:: TASK 1 ::
Count the lines in the entries that contain the word "does", and reply with that number alone.

Stopping the Workflow Gracefully

When running StepUp interactively, and the workflow is just waiting for jobs to complete, you can stop it gracefully by pressing q twice. This will interrupt the worker processes that are waiting for SLURM jobs to be completed. The actual SLURM jobs will continue to run. You can later restart StepUp to continue waiting for the jobs to complete.

If you are running StepUp itself also as a SLURM job, you have no keyboard interaction to stop it. In this case, you can achieve the same effect by logging into the node where StepUp is running, and running the stepup shutdown command twice in the directory where StepUp is running. If this is needed often, e.g. when debugging, you can automate this with a script. The following is a simple example, which you may need to adapt for your setup:

#!/usr/bin/bash
if [ -z "$1" ]; then echo "Usage: $0 <jobid>"; exit 1; fi
JOBID=$(echo "${1}" | tr -dc '0-9')
NODE=$(squeue -j ${JOBID} -h -o %N)
WORKDIR=$(squeue -j ${JOBID} -h -o %Z)
SCRIPT="cd ${WORKDIR}/.. && source activate && cd ${WORKDIR} && stepup shutdown && stepup shutdown"
COMMAND="bash -l -c '${SCRIPT}'"
echo "Executing on node ${NODE}: ${COMMAND}"
ssh ${NODE} "${COMMAND}"

:: TASK 2 ::
Continue the text on stopping a StepUp workflow gracefully, starting after its last line.

:: RECORDS SUPPLIED ::
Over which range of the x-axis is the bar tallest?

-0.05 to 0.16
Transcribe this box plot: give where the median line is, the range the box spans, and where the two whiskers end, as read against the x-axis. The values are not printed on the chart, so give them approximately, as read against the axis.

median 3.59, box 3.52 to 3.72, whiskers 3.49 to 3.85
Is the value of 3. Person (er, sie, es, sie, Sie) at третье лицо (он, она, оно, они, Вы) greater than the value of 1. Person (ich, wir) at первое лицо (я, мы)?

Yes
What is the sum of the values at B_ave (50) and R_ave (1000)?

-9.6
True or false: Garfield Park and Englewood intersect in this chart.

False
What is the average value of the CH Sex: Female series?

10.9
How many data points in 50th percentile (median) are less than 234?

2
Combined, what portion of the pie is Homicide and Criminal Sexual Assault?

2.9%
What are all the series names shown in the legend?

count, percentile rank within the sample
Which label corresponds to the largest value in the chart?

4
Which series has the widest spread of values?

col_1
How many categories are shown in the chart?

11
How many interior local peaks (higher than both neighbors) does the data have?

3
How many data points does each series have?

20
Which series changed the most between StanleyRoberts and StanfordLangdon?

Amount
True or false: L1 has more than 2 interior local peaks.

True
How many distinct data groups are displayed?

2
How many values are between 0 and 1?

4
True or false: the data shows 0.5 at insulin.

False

:: OUTPUT 1 ::
2

:: OUTPUT 2 ::
The script takes a SLURM job ID (or the out file, like slurm-<jobid>.out) as an argument, determines the node and working directory of the job, and runs stepup shutdown twice in that directory via ssh. The way the software environment is activated may differ from your setup.

A less sophisticated approach is to simply cancel the StepUp job via scancel <jobid>. This will stop StepUp immediately but it may not have the chance to write its state to disk. Normally, this should be fine, as it uses SQLite, which is robust against crashes.

Killing Running Jobs

If you need to cancel all running SLURM jobs, typically after interrupting StepUp, you can run the following command from the top-level directory of the workflow:

stepup canceljobs

StepUp Queue will not automatically cancel jobs when the workflow is interrupted. It is quite common for a workflow to be interrupted by accident or for technical reasons. In this case, it would be inefficient to also cancel running jobs, which may still be doing useful work. Instead, jobs continue to run and you can restart the StepUp workflow to pick up where it left off.

After having cancelled jobs, it is still your responsibility to clean up files in the workflow. Removing them is not always desirable, so this is not done automatically.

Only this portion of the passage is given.